▶ TASK DESCRIPTION:
Only a number is wanted here: the number of lines of the data that include "black".

>>

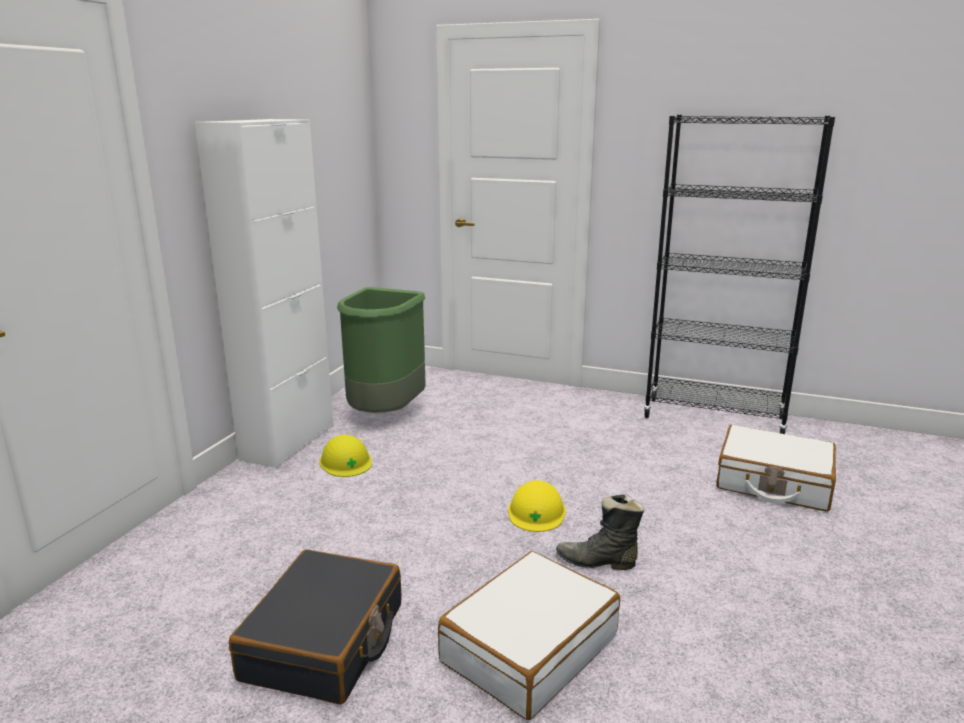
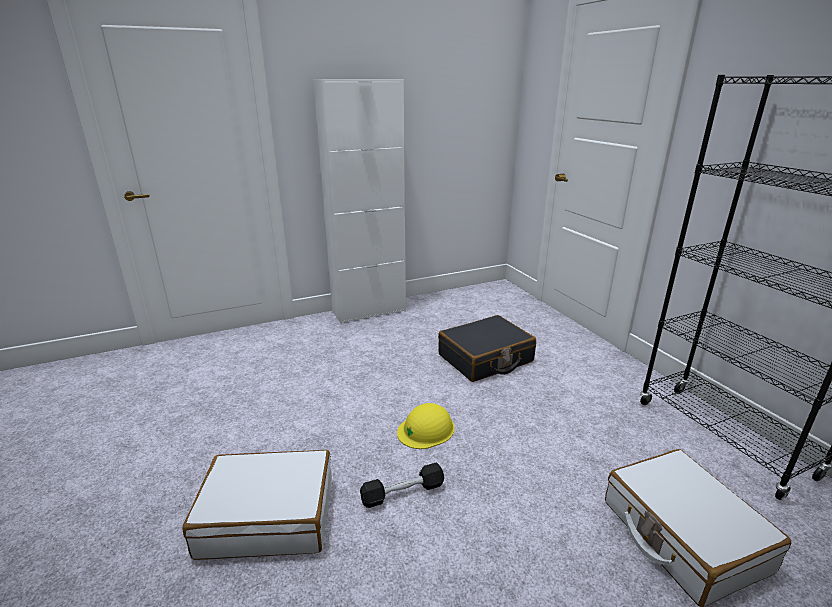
camera: 45 degrees right, 5 degrees up
(325, 642) = (204, 434): black suitcase -> black suitcase (485, 359)
(346, 461) = (377, 336): yellow hard hat -> none
(385, 414) = (446, 315): green trash can -> none
(597, 562) = (403, 492): black boot -> black dumbbell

<<

▶ YOUR SOLUTION:
2